## What to do
Copy the items below without any change, from the first line of the items through the line holding "genus: Quercus", both ends included.
==================================================
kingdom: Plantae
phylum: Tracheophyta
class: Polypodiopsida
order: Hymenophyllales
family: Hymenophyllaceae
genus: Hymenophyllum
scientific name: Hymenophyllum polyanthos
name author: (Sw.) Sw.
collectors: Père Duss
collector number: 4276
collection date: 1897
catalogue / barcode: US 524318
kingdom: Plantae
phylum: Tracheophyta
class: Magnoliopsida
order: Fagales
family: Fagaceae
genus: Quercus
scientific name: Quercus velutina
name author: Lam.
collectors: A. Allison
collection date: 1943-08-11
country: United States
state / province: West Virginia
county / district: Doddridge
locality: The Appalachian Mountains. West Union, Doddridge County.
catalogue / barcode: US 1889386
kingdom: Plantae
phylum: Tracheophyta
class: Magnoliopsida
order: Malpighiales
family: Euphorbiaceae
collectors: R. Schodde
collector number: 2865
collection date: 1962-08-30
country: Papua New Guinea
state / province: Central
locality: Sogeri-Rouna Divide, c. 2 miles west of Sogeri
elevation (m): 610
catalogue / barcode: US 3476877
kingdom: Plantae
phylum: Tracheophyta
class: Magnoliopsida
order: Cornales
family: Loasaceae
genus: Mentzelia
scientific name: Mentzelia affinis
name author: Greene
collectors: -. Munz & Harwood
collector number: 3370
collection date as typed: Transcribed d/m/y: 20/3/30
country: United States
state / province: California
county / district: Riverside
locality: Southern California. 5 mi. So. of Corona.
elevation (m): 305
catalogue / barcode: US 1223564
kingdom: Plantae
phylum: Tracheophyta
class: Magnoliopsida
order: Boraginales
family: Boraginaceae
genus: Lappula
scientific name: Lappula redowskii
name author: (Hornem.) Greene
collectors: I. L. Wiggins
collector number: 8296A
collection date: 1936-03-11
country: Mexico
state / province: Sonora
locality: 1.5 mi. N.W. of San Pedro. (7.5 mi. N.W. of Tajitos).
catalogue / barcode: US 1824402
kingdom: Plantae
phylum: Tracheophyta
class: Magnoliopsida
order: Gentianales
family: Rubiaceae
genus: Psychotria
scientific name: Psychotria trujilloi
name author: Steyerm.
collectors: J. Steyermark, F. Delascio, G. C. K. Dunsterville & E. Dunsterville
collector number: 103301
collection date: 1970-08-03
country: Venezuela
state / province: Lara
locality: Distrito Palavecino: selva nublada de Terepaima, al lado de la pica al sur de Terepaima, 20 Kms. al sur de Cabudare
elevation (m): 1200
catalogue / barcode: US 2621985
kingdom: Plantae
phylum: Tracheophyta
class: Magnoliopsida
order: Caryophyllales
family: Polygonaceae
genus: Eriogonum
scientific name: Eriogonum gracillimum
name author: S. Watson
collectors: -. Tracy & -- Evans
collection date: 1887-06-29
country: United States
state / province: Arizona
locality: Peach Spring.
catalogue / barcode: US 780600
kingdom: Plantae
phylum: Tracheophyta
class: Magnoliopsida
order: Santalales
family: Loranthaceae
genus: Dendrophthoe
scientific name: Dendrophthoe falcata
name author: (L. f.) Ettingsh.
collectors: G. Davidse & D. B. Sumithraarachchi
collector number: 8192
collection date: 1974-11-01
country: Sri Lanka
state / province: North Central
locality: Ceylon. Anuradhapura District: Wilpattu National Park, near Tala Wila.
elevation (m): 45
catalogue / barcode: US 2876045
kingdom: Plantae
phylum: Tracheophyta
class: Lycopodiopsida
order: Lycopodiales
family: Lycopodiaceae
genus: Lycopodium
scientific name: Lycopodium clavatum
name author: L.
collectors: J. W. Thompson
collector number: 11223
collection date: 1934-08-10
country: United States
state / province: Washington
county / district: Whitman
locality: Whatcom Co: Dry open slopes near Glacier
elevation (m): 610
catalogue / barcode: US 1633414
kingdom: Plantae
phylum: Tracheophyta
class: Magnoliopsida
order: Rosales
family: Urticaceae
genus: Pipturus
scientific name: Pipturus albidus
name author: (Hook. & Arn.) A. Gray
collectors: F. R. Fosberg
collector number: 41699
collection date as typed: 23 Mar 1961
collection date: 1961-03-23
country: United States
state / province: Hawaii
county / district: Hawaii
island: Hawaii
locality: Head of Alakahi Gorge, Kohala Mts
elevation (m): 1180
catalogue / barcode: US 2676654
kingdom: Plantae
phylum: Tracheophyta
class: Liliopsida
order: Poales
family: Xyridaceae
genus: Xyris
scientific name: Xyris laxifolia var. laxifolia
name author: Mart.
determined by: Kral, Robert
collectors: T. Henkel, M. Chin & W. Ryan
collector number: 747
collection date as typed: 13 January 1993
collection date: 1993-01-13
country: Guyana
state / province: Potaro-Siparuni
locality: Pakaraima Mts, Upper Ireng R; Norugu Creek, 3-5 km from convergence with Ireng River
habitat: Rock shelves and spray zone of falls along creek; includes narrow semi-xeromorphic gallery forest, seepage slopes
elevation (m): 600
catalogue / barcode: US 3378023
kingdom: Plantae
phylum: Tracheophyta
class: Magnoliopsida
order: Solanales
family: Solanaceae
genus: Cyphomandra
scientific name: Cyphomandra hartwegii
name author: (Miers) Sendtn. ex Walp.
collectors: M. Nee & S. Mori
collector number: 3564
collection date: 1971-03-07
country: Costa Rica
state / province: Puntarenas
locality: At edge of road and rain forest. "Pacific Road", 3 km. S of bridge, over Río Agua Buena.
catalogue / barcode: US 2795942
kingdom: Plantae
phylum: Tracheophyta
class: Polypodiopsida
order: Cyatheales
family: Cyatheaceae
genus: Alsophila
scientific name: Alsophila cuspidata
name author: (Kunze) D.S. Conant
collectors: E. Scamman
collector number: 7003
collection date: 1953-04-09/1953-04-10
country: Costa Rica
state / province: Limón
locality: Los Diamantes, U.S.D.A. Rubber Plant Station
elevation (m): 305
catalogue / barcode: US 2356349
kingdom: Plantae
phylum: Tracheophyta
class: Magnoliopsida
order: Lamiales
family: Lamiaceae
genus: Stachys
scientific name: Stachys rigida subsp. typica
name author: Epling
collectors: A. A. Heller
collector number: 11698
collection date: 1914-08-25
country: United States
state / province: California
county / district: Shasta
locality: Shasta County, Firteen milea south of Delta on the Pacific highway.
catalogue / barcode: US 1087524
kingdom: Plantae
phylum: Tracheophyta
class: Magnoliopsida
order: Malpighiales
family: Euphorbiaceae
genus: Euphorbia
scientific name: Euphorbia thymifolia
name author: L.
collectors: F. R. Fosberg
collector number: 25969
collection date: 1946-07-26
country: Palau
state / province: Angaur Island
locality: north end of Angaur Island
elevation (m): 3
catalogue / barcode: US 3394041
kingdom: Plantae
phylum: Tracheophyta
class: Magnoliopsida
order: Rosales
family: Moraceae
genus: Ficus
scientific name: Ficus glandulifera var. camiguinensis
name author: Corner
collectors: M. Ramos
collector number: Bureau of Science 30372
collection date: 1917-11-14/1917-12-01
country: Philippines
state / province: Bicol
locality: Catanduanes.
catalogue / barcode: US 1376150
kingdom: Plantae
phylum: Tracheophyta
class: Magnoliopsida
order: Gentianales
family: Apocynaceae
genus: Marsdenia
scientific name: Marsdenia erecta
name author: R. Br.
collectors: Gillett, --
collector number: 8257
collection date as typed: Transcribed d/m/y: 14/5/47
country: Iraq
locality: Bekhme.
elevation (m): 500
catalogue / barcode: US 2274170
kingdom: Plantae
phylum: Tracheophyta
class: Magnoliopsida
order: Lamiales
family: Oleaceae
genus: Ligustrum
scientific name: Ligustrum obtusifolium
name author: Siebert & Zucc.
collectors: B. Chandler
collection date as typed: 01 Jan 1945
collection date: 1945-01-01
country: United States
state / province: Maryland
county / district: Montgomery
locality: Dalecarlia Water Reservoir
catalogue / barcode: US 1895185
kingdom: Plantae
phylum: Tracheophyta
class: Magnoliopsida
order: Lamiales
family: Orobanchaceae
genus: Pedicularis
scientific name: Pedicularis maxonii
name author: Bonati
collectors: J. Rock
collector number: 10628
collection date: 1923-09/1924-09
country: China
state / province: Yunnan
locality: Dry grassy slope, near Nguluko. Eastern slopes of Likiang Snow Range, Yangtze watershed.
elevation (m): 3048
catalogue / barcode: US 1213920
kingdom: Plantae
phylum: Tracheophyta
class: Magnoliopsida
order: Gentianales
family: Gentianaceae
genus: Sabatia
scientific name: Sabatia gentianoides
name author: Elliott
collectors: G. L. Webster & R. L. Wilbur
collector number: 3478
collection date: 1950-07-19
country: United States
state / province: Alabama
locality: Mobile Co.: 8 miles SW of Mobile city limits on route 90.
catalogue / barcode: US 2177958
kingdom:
==================================================
## Output below
kingdom: Plantae
phylum: Tracheophyta
class: Polypodiopsida
order: Hymenophyllales
family: Hymenophyllaceae
genus: Hymenophyllum
scientific name: Hymenophyllum polyanthos
name author: (Sw.) Sw.
collectors: Père Duss
collector number: 4276
collection date: 1897
catalogue / barcode: US 524318
kingdom: Plantae
phylum: Tracheophyta
class: Magnoliopsida
order: Fagales
family: Fagaceae
genus: Quercus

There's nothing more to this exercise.